EXTRACTED TEXT =
=== Begin Enclosure ===
This is exactly the same interface as before. That said, I'm not very clear on the advantages of Braun trees compared to, say, binomial heaps or pairing heaps supporting merge operations in constant time. In any case, if you need the fastest priority queues and you don't mind using an imperative implementation, array-based binary heaps are the simplest, most understood data structure around. You just need a good implementation of extensible arrays.

As an aside, I have a confession to make. To reach this result I've refactored the code several times and at each step I checked that I didn't break the Braun heap invariants by running a unit test fixture against every change, with the help of a modified version of this simple test harness. I'm not a fan of TDD, as I prefer the logic and invariants to guide me in coding. The tests were a good sanity check to assert quickly if I was careful all along or if I made a mistake. In this sense it is a good safety net for exploratory programming, after the type-checker and the compiler verify that everything is right. I stress the fact that I still think that rigorous reasoning about the code comes first, types come second and exploratory programming using test is a follows from that.
=== End Enclosure ===
EXTRACTED DATA =
=== Begin Enclosure ===
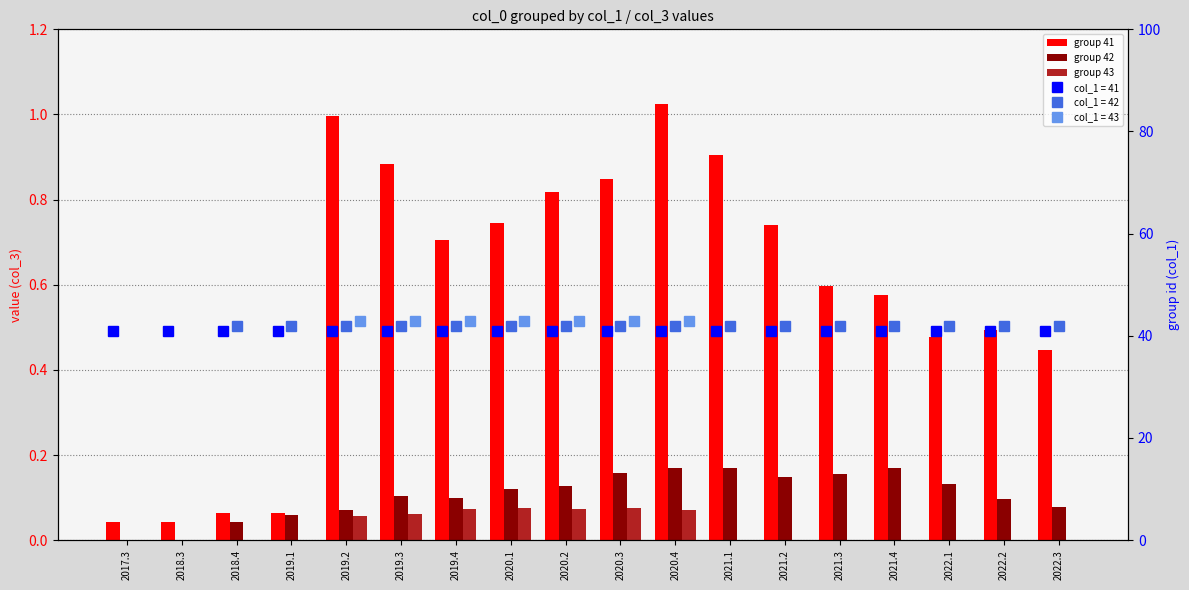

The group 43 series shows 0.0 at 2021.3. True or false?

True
=== End Enclosure ===
=== Begin Enclosure ===
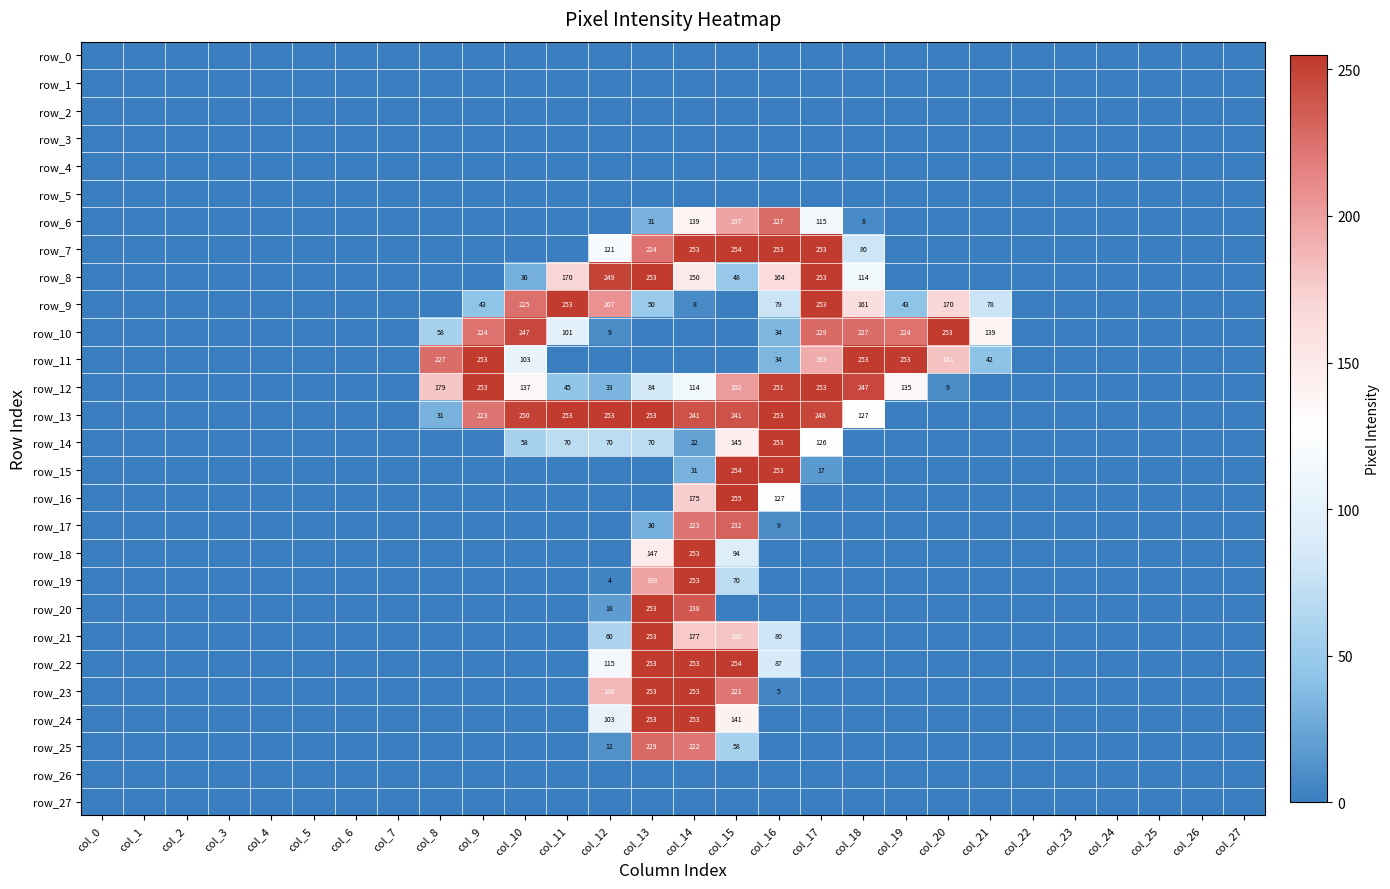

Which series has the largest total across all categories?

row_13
=== End Enclosure ===
TASK REQUIREMENTS =
**a.** List every data structure named in the first paragraph of the passage on Braun heaps.
**b.** According to the passage on Braun heaps, what did the writer run against every change to check that the Braun heap invariants still held?

YOUR WRITTEN ANSWERS =
**a.** Braun trees, binomial heaps, pairing heaps, array-based binary heaps, extensible arrays

**b.** A unit test fixture, using a modified version of a simple test harness.